Quantifying the morphology and growth of levees in aggrading submarine channels

Abstract

Levees are the primary elements of self‐formed submarine channels, yet little is know about their morphodynamics. We present field observations of static levee morphology and stratigraphy in addition to laboratory experiments that link levee morphodynamics to turbidity current flow properties. These observations are used to motivate a levee growth model. Using a three‐dimensional seismic volume, we mapped the depositional patterns associated with a network of submarine channels defined by prominent levees on the continental slope offshore Brunei. Levee taper increases rapidly as channel depth increases from 5 to 50 m and then increases at an ever diminishing rate for channels between 50 and 72 m of depth.

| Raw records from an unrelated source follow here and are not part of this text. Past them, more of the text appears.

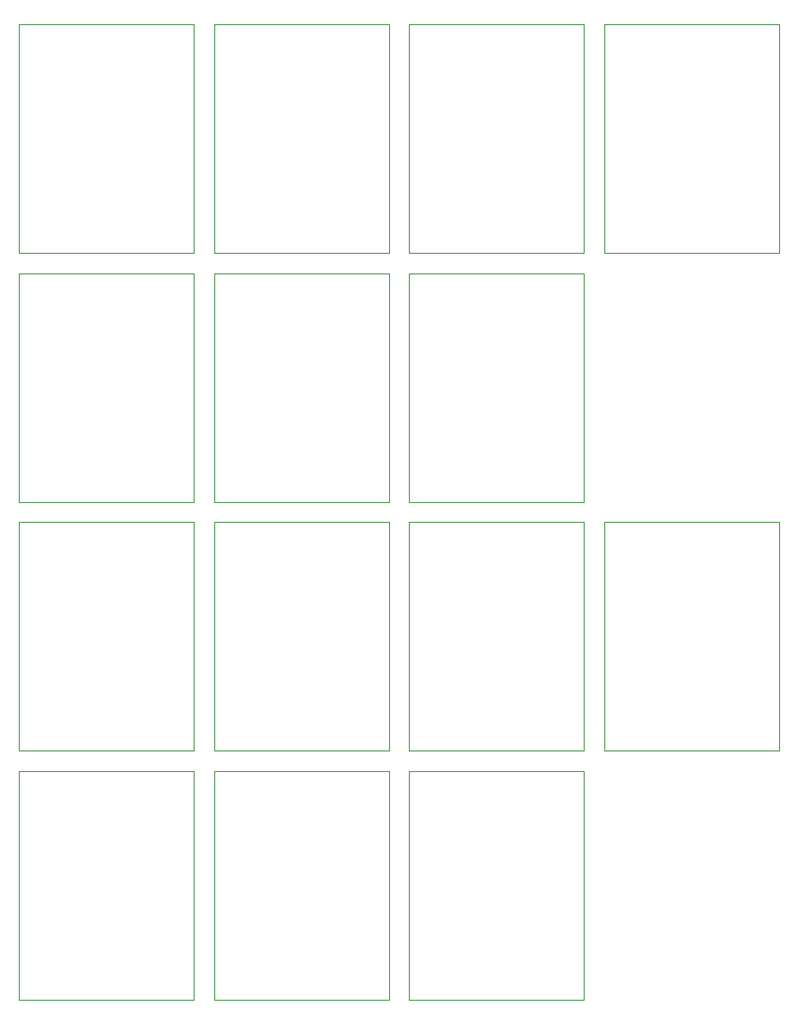
<source format=gbp>
G75*
G70*
%OFA0B0*%
%FSLAX25Y25*%
%IPPOS*%
%LPD*%
%AMOC8*
5,1,8,0,0,1.08239X$1,22.5*
%
%ADD17C,0.00000*%
X0010000Y0010000D02*
G75*
%LPD*%
D17*
X0010000Y0010000D02*
X0010000Y0095000D01*
X0075000Y0095000D01*
X0075000Y0010000D01*
X0010000Y0010000D01*
X0082500Y0010000D02*
G75*
%LPD*%
D17*
X0082500Y0010000D02*
X0082500Y0095000D01*
X0147500Y0095000D01*
X0147500Y0010000D01*
X0082500Y0010000D01*
X0155000Y0010000D02*
G75*
%LPD*%
D17*
X0155000Y0010000D02*
X0155000Y0095000D01*
X0220000Y0095000D01*
X0220000Y0010000D01*
X0155000Y0010000D01*
X0010000Y0102500D02*
G75*
%LPD*%
D17*
X0010000Y0102500D02*
X0010000Y0187500D01*
X0075000Y0187500D01*
X0075000Y0102500D01*
X0010000Y0102500D01*
X0082500Y0102500D02*
G75*
%LPD*%
D17*
X0082500Y0102500D02*
X0082500Y0187500D01*
X0147500Y0187500D01*
X0147500Y0102500D01*
X0082500Y0102500D01*
X0155000Y0102500D02*
G75*
%LPD*%
D17*
X0155000Y0102500D02*
X0155000Y0187500D01*
X0220000Y0187500D01*
X0220000Y0102500D01*
X0155000Y0102500D01*
X0227500Y0102500D02*
G75*
%LPD*%
D17*
X0227500Y0102500D02*
X0227500Y0187500D01*
X0292500Y0187500D01*
X0292500Y0102500D01*
X0227500Y0102500D01*
X0010000Y0195000D02*
G75*
%LPD*%
D17*
X0010000Y0195000D02*
X0010000Y0280000D01*
X0075000Y0280000D01*
X0075000Y0195000D01*
X0010000Y0195000D01*
X0082500Y0195000D02*
G75*
%LPD*%
D17*
X0082500Y0195000D02*
X0082500Y0280000D01*
X0147500Y0280000D01*
X0147500Y0195000D01*
X0082500Y0195000D01*
X0155000Y0195000D02*
G75*
%LPD*%
D17*
X0155000Y0195000D02*
X0155000Y0280000D01*
X0220000Y0280000D01*
X0220000Y0195000D01*
X0155000Y0195000D01*
X0010000Y0287500D02*
G75*
%LPD*%
D17*
X0010000Y0287500D02*
X0010000Y0372500D01*
X0075000Y0372500D01*
X0075000Y0287500D01*
X0010000Y0287500D01*
X0082500Y0287500D02*
G75*
%LPD*%
D17*
X0082500Y0287500D02*
X0082500Y0372500D01*
X0147500Y0372500D01*
X0147500Y0287500D01*
X0082500Y0287500D01*
X0155000Y0287500D02*
G75*
%LPD*%
D17*
X0155000Y0287500D02*
X0155000Y0372500D01*
X0220000Y0372500D01*
X0220000Y0287500D01*
X0155000Y0287500D01*
X0227500Y0287500D02*
G75*
%LPD*%
D17*
X0227500Y0287500D02*
X0227500Y0372500D01*
X0292500Y0372500D01*
X0292500Y0287500D01*
X0227500Y0287500D01*
M02*

</source>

A similar relationship between levee taper and channel relief was observed in a set of laboratory experiments. We released turbidity currents into a straight channel positioned within a larger experimental basin. The currents were able to interact with the overbank environment and therefore construct channel bounding levees. We link periods of rapid change in levee growth in our experiments to the vertical structure of suspended sediment in turbidity currents. Our field and laboratory observations suggest that the most important parameters controlling levee morphodynamics are the degree of channel confinement and the vertical structure of suspended‐sediment concentration profiles. Our levee growth model couples a simple advection settling model for currents with a vertical sediment concentration profile defined by the Rouse equation. The model reproduces our field and laboratory observations of levee growth and provide a method to estimate current thickness from levee stratigraphy.